• 作成内容
組織状植物蛋白質についての以下のページをもとに、次の問いに答えてください。
1. 組織状植物蛋白質の植物蛋白質含有量は何質量%とされていますか？
2. 調味液と混合する前の組織状植物蛋白質の水分含量は、より好ましくは何質量%ですか？
3. 水分含量の測定では、試料5gを何℃の恒温槽に何時間静置しますか？
___ ページ
本発明で用いる組織状植物蛋白質は、植物由来の蛋白質を混捏することで組織状の構造を持たせた食品素材である。詳細には、日本農林規格0838:2019に規定される、大豆等の種実若しくはその脱脂物又は小麦等の穀類の粉末を主原料とし、必要に応じて添加物を加え、加熱、加圧等の物理作用により、粒状、フレーク状又は繊維状に成形され肉様の組織状構造を有するものであって、植物蛋白質含有量が40~70質量%であるものをいう。日本農林規格0838:2019に規定される「植物性たん白」のうち、「粒状植物性たん白」及び「繊維状植物性たん白」は前記組織状植物蛋白質に含まれる。
【0013】
前記組織状植物蛋白質の典型的な例としては、原料として脱脂大豆粉末、大豆粉、豆乳粉末、脱脂豆乳粉末、濃縮大豆蛋白、分離大豆蛋白、小麦グルテン等の植物蛋白質から選択される一種以上を用い、これを二軸エクストルーダー等によって混捏して肉様の組織状構造を有するように組織化し、粒状、フレーク状又は繊維状の形状に成形したものを挙げることができる。このような組織状植物蛋白質は市販もされており、適宜購入したものを利用することもできる。
【0014】
前記組織状植物蛋白質の調味液と混合する前の大きさは特に制限されないが、大きすぎると、調味液の含浸が不足して本発明の効果が得られにくくなるおそれがあり、小さすぎると、具材として物足りず、食感を楽しむことができないおそれがある。以上を考慮すると、調味液と混合する前の組織状植物蛋白質は、最小差し渡し長さが好ましくは1~15mm、より好ましくは2~12mmであり、最大差し渡し長さが好ましくは5~20mm、より好ましくは7~18mmである。
【0015】
前記組織状植物蛋白質の調味液と混合する前の水分含量は特に制限されないが、少なすぎると、本発明の効果が得られにくくなるおそれあがり、多すぎると、調味液の含浸が不足するおそれがある。以上を考慮すると、調味液と混合する前の組織状植物蛋白質の水分含量は、3~20質量%であることが好ましく、5~16質量%であることがより好ましい。
ここで言う「組織状植物蛋白質の水分含量」は、加熱乾燥法に準じて、試料(組織状植物蛋白質)5gを105℃の恒温槽に5時間静置して乾燥させ、乾燥前後の質量差を水分量(g)とみなして、該水分量を試料5gに対する百分率で表したものである。
【0016】
本発明で用いる調味液は、食用のものを特に制限なく利用することができるが、調味液の水分含量が少なすぎると、本発明の効果が得られにくくなるおそれがあり、調味液の水分含量が多すぎると、組織状植物蛋白質に対する調味液の含浸が不足するおそれがある。以上を考慮すると、本発明で用いる調味液は、水分含量が22~94質量%であることが好ましく、28~88質量%であることがより好ましい。
ここで言う「調味液の水分含量」は、前述した組織状植物蛋白質の水分含量の測定方法と同じ方法で測定することができる。
______
___ 提供データ
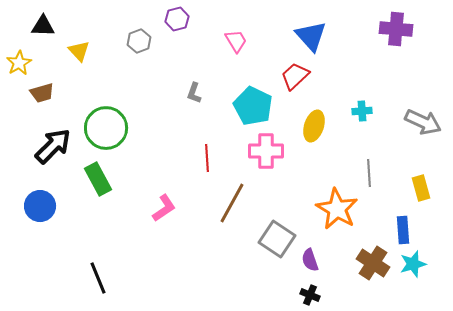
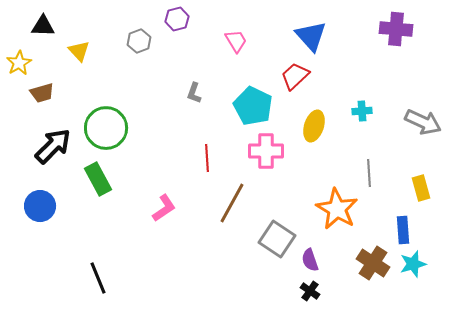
black cross: moved 4 px up; rotated 12 degrees clockwise
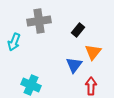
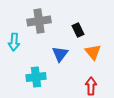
black rectangle: rotated 64 degrees counterclockwise
cyan arrow: rotated 18 degrees counterclockwise
orange triangle: rotated 18 degrees counterclockwise
blue triangle: moved 14 px left, 11 px up
cyan cross: moved 5 px right, 8 px up; rotated 30 degrees counterclockwise
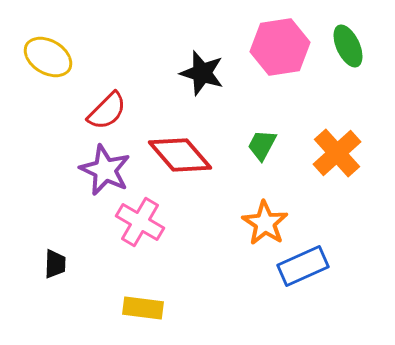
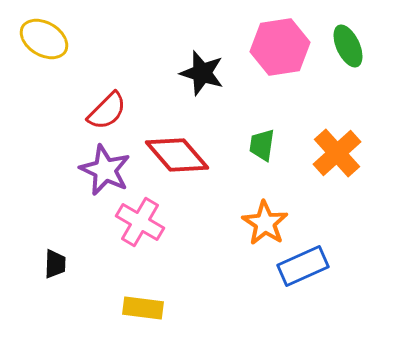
yellow ellipse: moved 4 px left, 18 px up
green trapezoid: rotated 20 degrees counterclockwise
red diamond: moved 3 px left
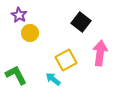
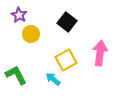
black square: moved 14 px left
yellow circle: moved 1 px right, 1 px down
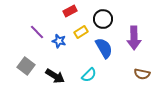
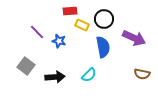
red rectangle: rotated 24 degrees clockwise
black circle: moved 1 px right
yellow rectangle: moved 1 px right, 7 px up; rotated 56 degrees clockwise
purple arrow: rotated 65 degrees counterclockwise
blue semicircle: moved 1 px left, 1 px up; rotated 20 degrees clockwise
black arrow: moved 1 px down; rotated 36 degrees counterclockwise
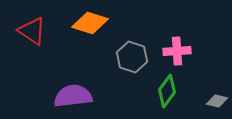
______
• 回答
1. 40~70質量%
2. 5~16質量%
3. 105℃で5時間